Kebijakan ini diambil sebagai tindak lanjut langsung dari arahan Presiden untuk memastikan penyediaan hunian yang layak, aman, dan terjangkau. Pemanfaatan lahan BUMN dinilai menjadi solusi efektif di tengah keterbatasan lahan di wilayah perkotaan padat penduduk.
Selain aspek penyediaan lahan, koordinasi ini juga melibatkan pemangku kepentingan terkait untuk menyusun skema pembangunan yang berkelanjutan. Sinergi ini diharapkan mampu memangkas hambatan administratif dalam pemanfaatan aset negara untuk kepentingan publik.
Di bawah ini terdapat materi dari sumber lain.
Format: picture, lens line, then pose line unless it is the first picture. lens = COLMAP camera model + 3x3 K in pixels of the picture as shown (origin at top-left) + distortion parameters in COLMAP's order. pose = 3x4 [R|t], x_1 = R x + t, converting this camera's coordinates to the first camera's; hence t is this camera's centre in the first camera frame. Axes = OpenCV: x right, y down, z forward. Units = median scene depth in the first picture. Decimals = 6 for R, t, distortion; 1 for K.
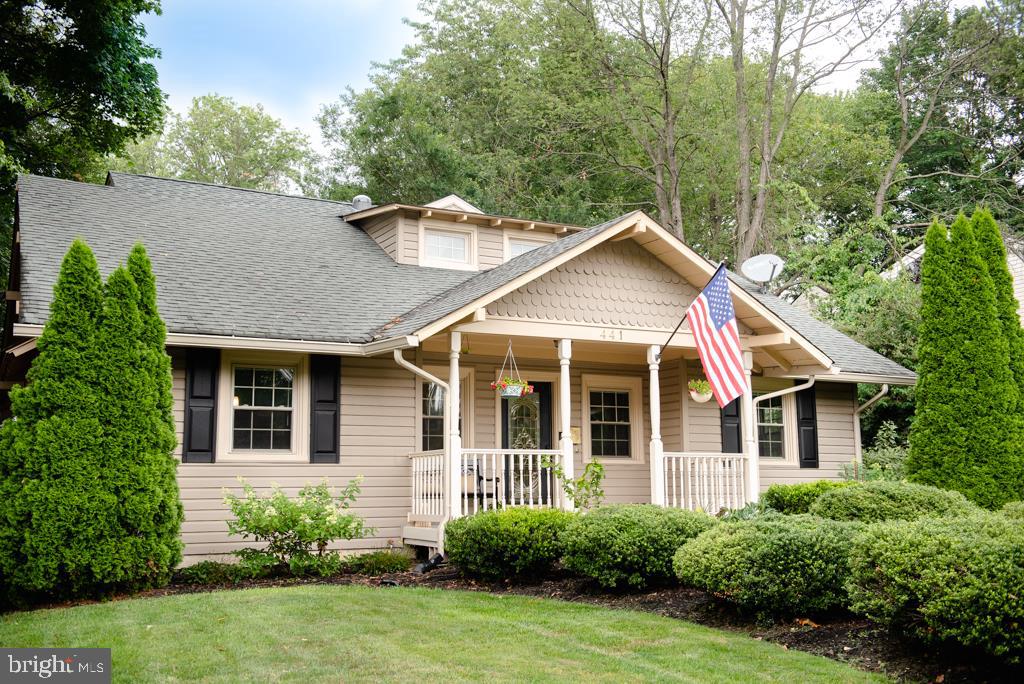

Adapun sebagai tahap awal, BP BUMN akan mengoptimalisasi lahan seluas 1,61 hektare milik PT Angkasa Pura Indonesia untuk pembangunan rusun relokasi warga di bantaran rel kereta api wilayah Senen, Jakarta Pusat.
Pada kesempatan berbeda, Dony juga sempat menyampaikan bahwa pihaknya akan mengoptimalkan aset-aset yang dimiliki BUMN untuk pembangunan hunian serupa di berbagai kota besar lain seperti Bandung, Surabaya, Semarang, Tangerang, Bogor, Medan, Makassar, dan Denpasar.
“Kami sedang memetakan aset BUMN di beberapa kota besar untuk dibangun dengan skema yang sama. Ini bagian dari dukungan terhadap program prioritas Presiden untuk menyediakan hunian layak bagi masyarakat,” ujar Dony.
Sebelumnya, Presiden Prabowo Subianto memastikan akan segera membangun hunian layak bagi masyarakat yang masih tinggal di Rumah Tidak Layak Huni (RTLH) yang bakal direalisasikan lewat program 3 juta rumah.
Orang nomor satu di Indonesia itu sempat melakukan kunjungan ke area padat permukiman di bantaran rel kereta api Kawasan Senen, Jakarta Pusat pada Kamis (26/3/2026).
“Saya menyusuri permukiman di bantaran rel kereta api di Kawasan Senen, Jakarta Pusat. Terletak sekitar 3 kilometer dari Pusat Kota Jakarta,” kata Prabowo.
Prabowo memastikan akan mulai mempercepat pengembangan hunian layak khususnya bagi Masyarakat Berpenghasilan Rendah (MBR). Dia mengaku bertekad untuk dapat menghadirkan hunian layak bagi seluruh masyarakat Indonesia.
“Insyallah kita akan segera membangun hunian yang layak untuk Masyarakat di daerah tersebut dengan cepat, dan sudah menjadi tekad saya untuk menyediakan hunian layak untuk masyarakat Indonesia,” ujarnya.